Are you ready for a challenge to your thinking? If so, read on. (If not, perhaps you will want to read no further.) For 1500 years, most Christians have assumed as true a doctrine which . . .
1. Is nowhere found in the Word of God;
2. Sprang from explicitly pagan presuppositions;
3. Slanders the character of God and the Lord Jesus Christ;
4. Prevailed in Protestantism for political, not biblical, reasons; and
5. Has been rejected by an increasing number of such faithful scholars as W. Graham Scroggie, John R. W. Stott, Philip Edgcumbe Hughes, F. F. Bruce, John W. Wenham, Clark Pinnock, Dale Moody and Michael Green.

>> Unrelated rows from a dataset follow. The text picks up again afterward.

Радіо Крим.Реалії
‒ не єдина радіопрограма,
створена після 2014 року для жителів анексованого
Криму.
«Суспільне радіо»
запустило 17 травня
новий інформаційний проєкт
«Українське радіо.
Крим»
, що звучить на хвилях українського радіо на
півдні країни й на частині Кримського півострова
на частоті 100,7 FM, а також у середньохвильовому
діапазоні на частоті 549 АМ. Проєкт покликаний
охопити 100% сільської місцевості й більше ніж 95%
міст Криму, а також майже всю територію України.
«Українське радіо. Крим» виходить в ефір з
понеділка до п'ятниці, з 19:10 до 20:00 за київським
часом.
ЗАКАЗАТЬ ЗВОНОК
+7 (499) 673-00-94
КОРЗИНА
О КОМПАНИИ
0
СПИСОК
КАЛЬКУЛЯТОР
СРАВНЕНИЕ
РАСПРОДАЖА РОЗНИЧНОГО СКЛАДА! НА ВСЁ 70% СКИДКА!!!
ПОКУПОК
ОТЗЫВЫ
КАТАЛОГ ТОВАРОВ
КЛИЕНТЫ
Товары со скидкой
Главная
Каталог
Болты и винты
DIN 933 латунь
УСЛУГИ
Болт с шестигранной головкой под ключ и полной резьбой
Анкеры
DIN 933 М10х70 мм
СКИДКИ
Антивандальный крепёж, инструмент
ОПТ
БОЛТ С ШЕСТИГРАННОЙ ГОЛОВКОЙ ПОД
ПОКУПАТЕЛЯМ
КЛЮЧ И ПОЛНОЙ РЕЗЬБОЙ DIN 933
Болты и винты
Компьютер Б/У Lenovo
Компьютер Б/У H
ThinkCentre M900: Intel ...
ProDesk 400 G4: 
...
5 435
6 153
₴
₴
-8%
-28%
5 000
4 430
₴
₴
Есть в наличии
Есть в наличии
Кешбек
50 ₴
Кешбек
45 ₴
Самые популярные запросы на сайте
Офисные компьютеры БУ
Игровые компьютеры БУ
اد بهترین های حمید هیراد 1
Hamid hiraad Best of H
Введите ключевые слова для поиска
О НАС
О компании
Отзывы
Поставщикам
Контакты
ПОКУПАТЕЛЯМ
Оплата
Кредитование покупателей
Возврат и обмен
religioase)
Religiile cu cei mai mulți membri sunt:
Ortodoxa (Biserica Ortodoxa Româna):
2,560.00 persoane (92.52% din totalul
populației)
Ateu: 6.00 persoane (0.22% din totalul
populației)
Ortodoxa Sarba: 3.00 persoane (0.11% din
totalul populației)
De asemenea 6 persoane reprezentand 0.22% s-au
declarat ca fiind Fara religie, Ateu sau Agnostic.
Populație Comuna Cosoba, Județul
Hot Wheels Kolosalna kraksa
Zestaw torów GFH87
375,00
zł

That unbiblical tradition is the notion that God will keep the wicked alive forever in hell for the purpose of suffering unending conscious torment.
FIVE ASSUMPTIONS OF THE TRADITIONAL VIEW
The tradition of everlasting torment, as expressed by its most able advocates, depends on five undergirding assumptions:
1. That the Old Testament is silent about the wicked’s final end;
2. That the doctrine of unending conscious torment was the uniform Jewish view of Jesus’ day;
3. That Jesus’ references to Gehenna all presuppose this supposed “uniform” view;
4. That New Testament language on this subject demands unending conscious torment; and
5. That historic Christian orthodoxy requires unending conscious torment.
These were also my assumptions in the late 1970’s, as I began a year-long professional research project on the subject. That investigation led me through the Old Testament, the Apocrypha, Pseudepigrapha and Dead Sea Scrolls, the New Testament, the apostolic fathers, the Greek and Latin fathers, the ancient creedal statements of the undivided Church, medieval and Reformation theologians, and pertinent works from then until now. It also revealed, to my total surprise and consternation, that all five of my traditional assumptions were wrong!
The product of that work was my book entitled THE FIRE THAT CONSUMES: A BIBLICAL AND HISTORICAL STUDY OF THE DOCTRINE OF FINAL PUNISHMENT (The condensed British edition is subtitled “The Biblical Case for Conditional Immortality.”) This book examines 1,000 passages of Scripture from Genesis to Revelation and interacts with approximately 200 other works on the subject.